* [WHAT TO WORK ON]: In the material below, change every "pose" to "camera" and keep everything else the same. Leave the pictures out of your answer.

* [DATASET RECORDS]:
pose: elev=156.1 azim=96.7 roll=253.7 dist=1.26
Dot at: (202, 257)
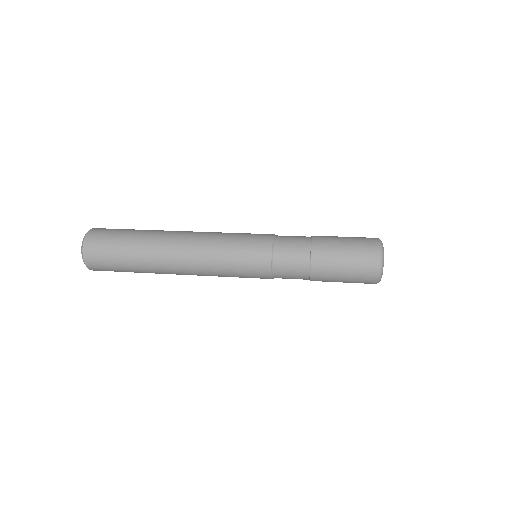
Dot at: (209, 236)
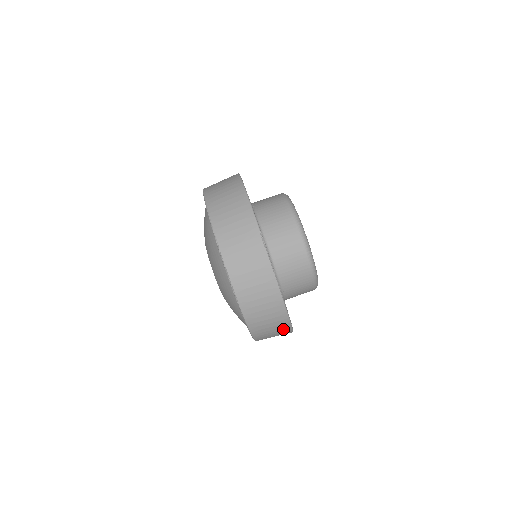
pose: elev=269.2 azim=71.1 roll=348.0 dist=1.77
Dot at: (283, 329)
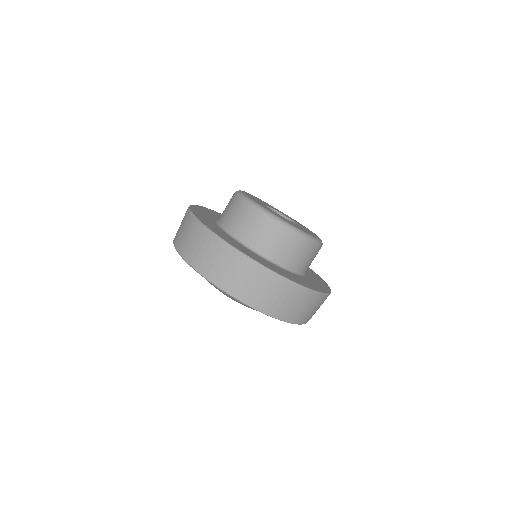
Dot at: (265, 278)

* [OUTPUT FOR THIS TASK]:
camera: elev=156.1 azim=96.7 roll=253.7 dist=1.26
Dot at: (202, 257)
Dot at: (209, 236)
camera: elev=269.2 azim=71.1 roll=348.0 dist=1.77
Dot at: (283, 329)
Dot at: (265, 278)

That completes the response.